On July 1, 1979, the first production line of the plant was launched in Bila Tserkva. In 1996 the company was reorganized into PJSC Tribo, later into Tribo Ltd.

In 2005, Tribo Company founded the representative office in Kazakhstan and in 2009 a production of the brake pads for the freight and passenger cars was established here too. Tribo is the only manufacturer of these products in Kazakhstan.

In 2008, a subsidiary company Tribo Rail UK Ltd was established in Buxton, UK. TriboRail consists of a UK based commercial office and distribution facility. In 2010, Tribo expanded their production capacities and built a new production hall in Bila Tserkva to cover needs of Tribo Rail.

In 2013, the new testing laboratories were opened at the Tribo plant in Bila Tserkva: "Tribo R&D" for the development and testing of new friction materials and "Eurotest" for testing of the brake pads for vehicles. In the same year Tribo opened a new manufacturing facility "Tribo Tools" for the production of molds, forming dies and tooling.

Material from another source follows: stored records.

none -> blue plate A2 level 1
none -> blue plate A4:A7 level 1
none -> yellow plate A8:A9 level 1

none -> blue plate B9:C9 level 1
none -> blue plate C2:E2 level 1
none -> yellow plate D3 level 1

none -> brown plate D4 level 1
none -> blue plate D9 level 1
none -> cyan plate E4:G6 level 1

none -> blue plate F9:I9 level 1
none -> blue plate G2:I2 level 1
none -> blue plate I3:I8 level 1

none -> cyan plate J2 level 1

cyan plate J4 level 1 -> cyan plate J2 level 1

In 2017, Tribo and BelAZ opened a new factory for the production of the brake pads and discs in Staryya Darohi, Belarus.

In 2018, BelTribo JSC officially started supplying brake pads to BelAZ plant.

In 2018, the company launched the production of steel wire and fiber, and also passed the certification audit in accordance with the international quality standard of the automotive industry IATF 16949: 2016.
During 2018-2019, Tribo began exporting products to African countries.